Doch welche Auswirkungen hätte intrinsische Motivation auf das Lernen selbst?
Lernen könnte nach Peter Gray als Ergebnis dreier menschlicher Eigenschaften betrachtet werden: Neugierde, Verspieltheit und Geselligkeit. Diese Eigenschaften können in einen Kreislauf gebracht werden:

Beispielsweise erhalte ich aufgrund der Geselligkeit den Hinweis vom Intrinsic Campus, meine Neugierde ist geweckt und dank der Verspieltheit stelle ich allerlei Gedankenspiele an, die ich weiter kommuniziere (Geselligkeit). Alles intrinsisch motiviert. Die Neugierde von anderen Menschen würde durch andere Anreize entfacht und es würden bei ihnen andere Lernprozesse stattfinden.

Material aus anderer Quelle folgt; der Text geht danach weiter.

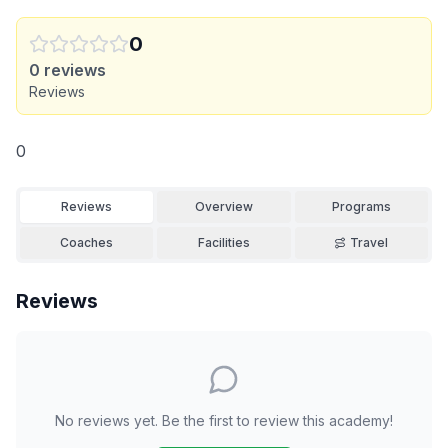
0
0
reviews
Reviews
0
Reviews
Overview
Programs
Coaches
Facilities
Travel
Reviews
No reviews yet. Be the first to review this academy!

Bei Schulen, die sich an einem Lehrplan orientieren, wird in der Regel vorgegeben, mit welchem Thema sich die Schülerinnen und Schüler beschäftigen sollen – es dominiert extrinsische Motivation, auch wenn die Schülerinnen und Schüler vielleicht innerhalb des Themas Schwerpunkte setzen, das Arbeitstempo und die Vorgehensweise selber bestimmen können. Dies hat einige Auswirkungen. Ist der Kreislauf von Geselligkeit-Neugierde-Verpieltheit-Geselligkeit bei intrinsisch motiviertem Lernen von sich aus geschlossen, ist er bei extrinsisch motiviertem Lernen unterbrochen. Geschlossen wird er durch didaktische Massnahmen. So muss zuerst an das individuelle Vorwissen angeknüpft werden. Unterrichtseinheiten sollen in die Lebenswelt der Kinder und Jugendlichen eingebettet sein. Neugierde muss geweckt, Motivation gefördert werden. Prozesse der Metakognition gezielt angestossen werden.
Wie viel Didaktik bleibt übrig, wenn mit intrinsischer Motivation gearbeitet wird? Wann passiert Lernen? Es braucht Futter für die Neugierde. Ressourcen für die Verspieltheit. Menschen für die Geselligkeit. Punkt.
Besteht die Notwendigkeit für weite Teile der Didaktik ausschliesslich deshalb, weil die natürlichen, intrinsischen Lernprozesse unterbrochen wurden? Also weil gesellschaftlich-politische Instanzen steuern möchten, was wann gelernt wird?